Around the end of the 19thcentury, northerners beat summer heat and annoying flies by vacationing in the relaxing pristine southern mountains of Tennessee and North Carolina, known as the “Land of the Sky.”
In early July 1898, H. T. Finck, a New York resident, traveled to Roan Mountain on a mountain railroad that traveled over what he deemed the “Cranberry Road.” The 40-mile long million-dollar endeavor was fabricated to transport steel. It picked up Mr. Finck at the Southern Railroad in Johnson City and chugged along toward his anxiously awaited destination.
After disembarking at Roan Mountain Station, he took a 12-mile stagecoach ride that was often used in tandem with trains to the top of the mountain at 6894 feet above sea level. Had Finck made the journey a couple of weeks earlier, he would have witnessed the stunning Catawba rhododendrons in full bloom.
The Cloudland Hotel was the tallest building east of the Rocky Mountains. The state line, dividing North Carolina from Tennessee, passed through the dining room where guests could cut their steak with a knife in one state and eat it with a fork in the other. Also, the rooms were situated such that guests could sleep with their head in Tennessee and their feet in North Carolina.
The building, capable of handling several hundred guests, exposed its broad sides gallantly to the violent winds without using chains anchored to stones like other mountaintop hotels. However, the roof of the Cloudland Hotel collapsed during high winds on two occasions forcing the owners to moor it with heavy rocks. A supreme test of strength occurred in July that year when a violent storm raged for three days nonstop.
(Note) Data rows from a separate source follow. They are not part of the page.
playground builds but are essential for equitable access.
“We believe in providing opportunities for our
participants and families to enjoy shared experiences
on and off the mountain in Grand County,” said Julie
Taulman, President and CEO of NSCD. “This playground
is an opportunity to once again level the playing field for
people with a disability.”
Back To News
Although it was the fiercest squall the proprietor remembered in several years, the hotel remained firm on its foundation.
Weather was ideal in summer months with the thermometer dropping to 40 degrees at night, prompting the staff to burn huge logs in all the chimneys. The fires were kept lit day and night for those who desired extra warmth. During the day, the temperature varied between 58 and 64. The hotel was perfect for authors who could work at their trade and simultaneously enjoy the spectacular surroundings. Food in the dining room was not only reasonably priced but also quite succulent.
The hotel was aptly named because clouds afforded the best entertainment when they were not so close as to obstruct the view, as was often the case. The frequent rain that bathed the area usually vanished as quickly as it arrived. Air dampness was exhilarating, not depressing. Just below and behind the hotel was a ravine from which mists formed perfect circular rainbows by the setting sun. Sunsets were magnificently varied and beautiful, painting the majestic sky in all directions.
On some of the mountaintop balds, farmhouses of local residents could be observed. A few curious visitors became acquainted with some of them, whom they described as being perfectly “civil and safe,” except for their curious habit of feuding with nearby families like the stereotyped Hatfield-McCoy feud 20 years prior.
The inhabitants owned sheep, cattle, horses and pigs. Mr. Finck interestingly noted that, while the razorback pig was not an attractive animal, it lived a fresh air life, was fed on unspoiled grass and was bathed daily by unpolluted rains. He reasoned that this was why the animals yielded such well-flavored hams, humorously noting that the critters would stampede down the hill at the mere mention of salt.
A Cloudland Hotel, Roan Mountain stay over around 1900 was truly a wilderness paradise for visitors wanting a break from life’s demanding routines.